Ainsi, non seulement nous ne faisons rien pour conserver notre glorieux héritage, mais nous le jetons en bloc dans le coin des rebuts. Nous n'accordons aucun intérêt à notre passé pour pouvoir affronter l'avenir avec un regain d'espoir, pour franchir l'obstacle du présent la tête haute, et avec la détermination de quelqu'un qui est fier de ses acquis civilisationnels. Nous ne sommes pas vraiment conscients de la valeur de cet acquis pour le considérer comme l'anneau qui relie, sur le plan artistique et social, la civilisation du moyen-âge qui était florissante sur cette rive de la Méditerranée et la civilisation contemporaine qui fleurit sur l'autre rive. Plus nous nous éloignons de notre contrée, plus notre image se flétrit et se déforme dans l'esprit des gens. En ce qui concerne notre vie artistique, nos frères orientaux n'en ont aucune idée précise. Cet aspect de notre vie est totalement inconnu, y compris des Marocains eux-mêmes. Nous ne cherchons pas à développer notre goût ni à cultiver en nous les valeurs esthétiques qui donnent un sens au sentiment de la beauté. Notre rapport avec la vie artistique est un rapport de routine et d'habitude sans plus. Tout ce que les Egyptiens connaissent de notre patrimoine artistique se résume en quelques fragments de musique marocaine, depuis que les amateurs de ce bel art ont eu l'occasion d'assister à des représentations données par une troupe marocaine au festival de musique qui a été organisé il y a deux ans au Caire. Là aussi, il m'a été pénible de constater que l'image laissée par la participation du Maroc était complètement déformée et ne reflétait en aucune manière le passé de la belle musique marocaine andalouse. La performance de cette troupe marocaine était loin d'atteindre le niveau de l'art musical marocain tel qu'il s'est manifesté avec l'avènement de notre renaissance artistique et scientifique.

Je profite de l'occasion qui m'est offerte d'exposer l'image que se fait l'orient arabe du Maroc et des Marocains pour souligner, aux termes de ma causerie de ce soir, que nous commençons à remarquer l'émergence d'un sentiment de fraternité chez les intellectuels orientaux, grâce en particulier au réveil patriotique et à l'unité d'orientation vers laquelle tendent tous les peuples arabes ces derniers temps. Il est également de mon devoir de rendre hommage à la presse arabe pour ce qu'elle publie sur le Maroc et les progrès qui y sont réalisés sur le plan du réveil politique et culturel, ce qui lui fait dire qu'elle envisage l'avenir avec beaucoup d'optimisme. Je formule le souhait que les Marocains font tout pour atteler le Maroc à la nation arabe, dont il est à espérer qu'elle atteindra un très haut degré civilisationnel dans un très proche avenir. Je suis persuadé qu'elle s'orientera vers le bien de l'humanité au sens le plus noble du terme, et qu'avec cette orientation, l'image déformée que les milieux de l'orient arabe ont du Maroc et des Marocains finira par devenir évanescente.
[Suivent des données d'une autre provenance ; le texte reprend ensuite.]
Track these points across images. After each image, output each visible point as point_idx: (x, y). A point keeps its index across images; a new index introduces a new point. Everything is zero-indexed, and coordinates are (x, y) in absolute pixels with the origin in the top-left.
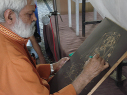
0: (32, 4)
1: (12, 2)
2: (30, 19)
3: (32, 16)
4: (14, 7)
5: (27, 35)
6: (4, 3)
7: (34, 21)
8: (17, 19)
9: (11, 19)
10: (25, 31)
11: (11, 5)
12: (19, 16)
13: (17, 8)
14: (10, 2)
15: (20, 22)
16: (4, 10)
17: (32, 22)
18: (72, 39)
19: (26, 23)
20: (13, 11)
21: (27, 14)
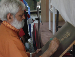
0: (22, 10)
1: (11, 10)
2: (21, 18)
3: (22, 17)
4: (12, 12)
5: (20, 27)
6: (7, 10)
7: (23, 19)
8: (14, 19)
9: (11, 19)
10: (18, 25)
11: (11, 11)
12: (15, 17)
13: (14, 13)
14: (10, 9)
15: (16, 20)
16: (7, 14)
17: (22, 20)
18: (50, 37)
19: (19, 21)
20: (11, 14)
21: (20, 15)
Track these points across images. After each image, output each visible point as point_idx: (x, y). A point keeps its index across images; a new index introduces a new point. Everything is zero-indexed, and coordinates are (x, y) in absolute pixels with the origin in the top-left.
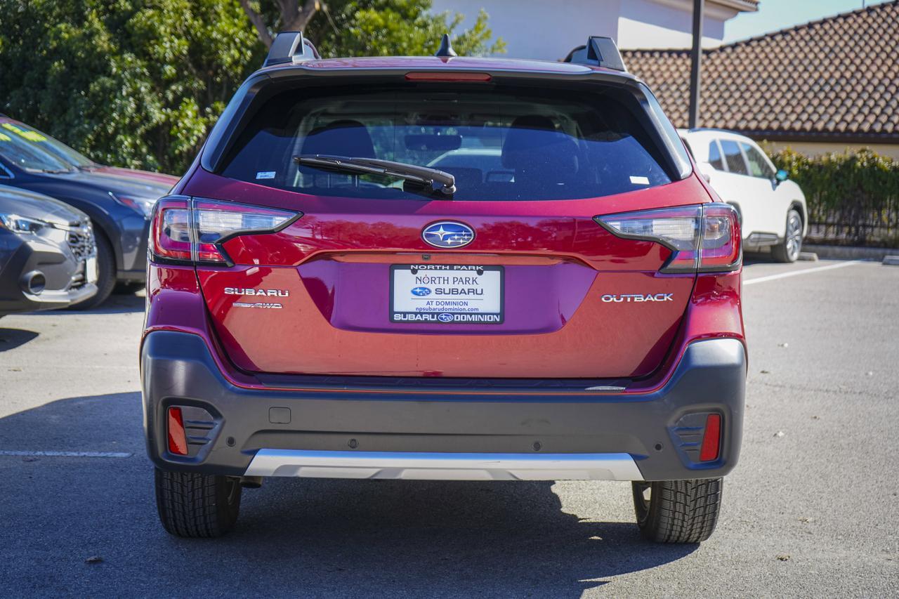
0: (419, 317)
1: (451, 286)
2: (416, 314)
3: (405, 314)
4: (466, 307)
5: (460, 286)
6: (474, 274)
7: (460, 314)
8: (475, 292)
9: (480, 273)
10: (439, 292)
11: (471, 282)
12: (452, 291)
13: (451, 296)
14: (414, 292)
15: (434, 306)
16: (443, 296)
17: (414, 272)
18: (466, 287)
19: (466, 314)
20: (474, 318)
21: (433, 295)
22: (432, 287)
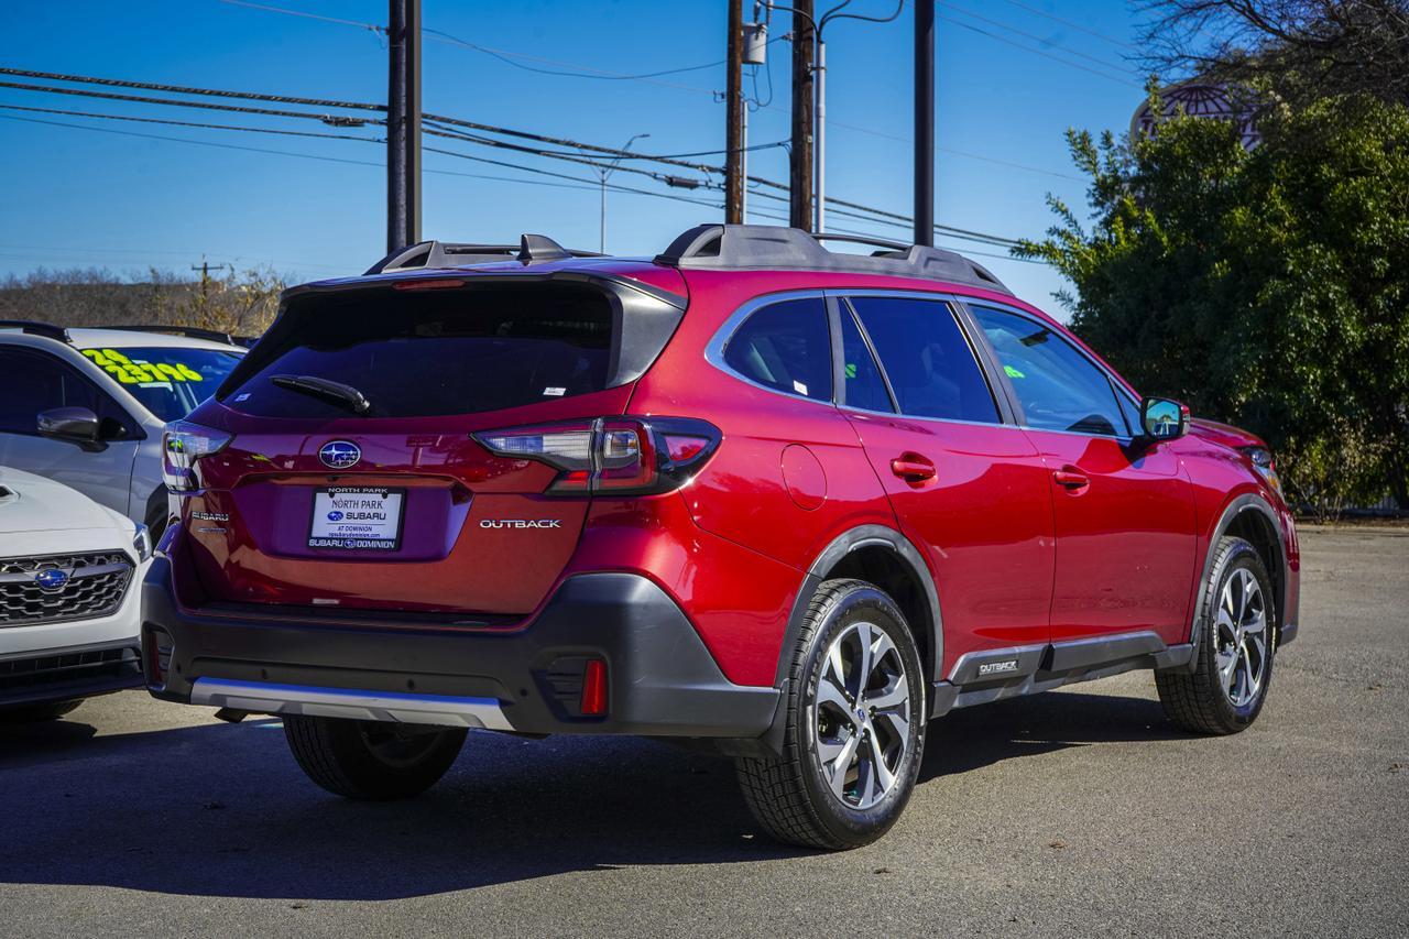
0: (329, 543)
1: (360, 510)
2: (326, 539)
3: (318, 539)
4: (370, 533)
5: (367, 510)
6: (379, 497)
7: (362, 540)
8: (377, 516)
9: (385, 496)
10: (350, 516)
12: (362, 516)
13: (359, 521)
14: (330, 517)
15: (344, 532)
16: (352, 521)
17: (332, 495)
18: (372, 511)
19: (368, 540)
20: (373, 545)
21: (344, 520)
22: (344, 511)
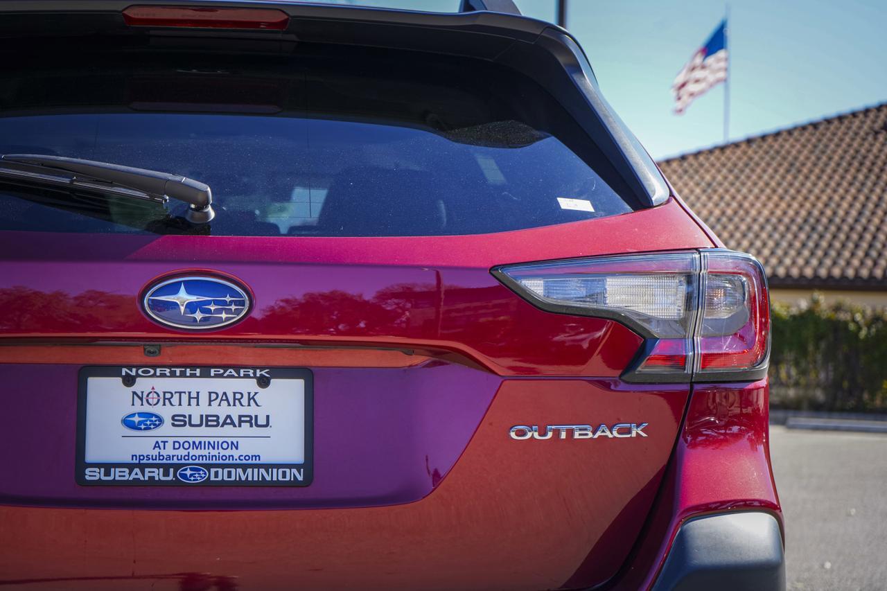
0: (137, 474)
1: (204, 409)
2: (131, 467)
3: (107, 467)
4: (236, 453)
5: (222, 411)
6: (249, 385)
7: (223, 466)
8: (252, 421)
9: (263, 382)
10: (180, 421)
11: (245, 401)
12: (207, 421)
13: (204, 430)
14: (128, 423)
15: (169, 450)
16: (187, 430)
17: (129, 381)
18: (235, 412)
19: (236, 466)
20: (253, 475)
21: (167, 429)
22: (166, 412)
Un mot pour terminer avant de quitter cette tribune: Je n'ai cité aucun texte de référence à l'appui de ma présentation de l'image que se fait l'orient arabe du Maroc et des Marocains. La raison en est qu'aucun auteur parmi les principaux acteurs intellectuels de la renaissance arabe contemporaine n'a édité quoi que ce soit sur notre pays et qu'aucune plume orientale ne s'est donnée la peine de rédiger un seul article sur l'une ou l'autre des multiples facettes de notre vie artistique et sociale. Tout ce que j'ai évoqué dans ma causerie de ce soir n'est que le résultat de témoignages et d'observations qu'il m'a été donné de faire au courant de mon séjour en Orient arabe. Je fais donc appel à votre indulgence, mes chers camarades.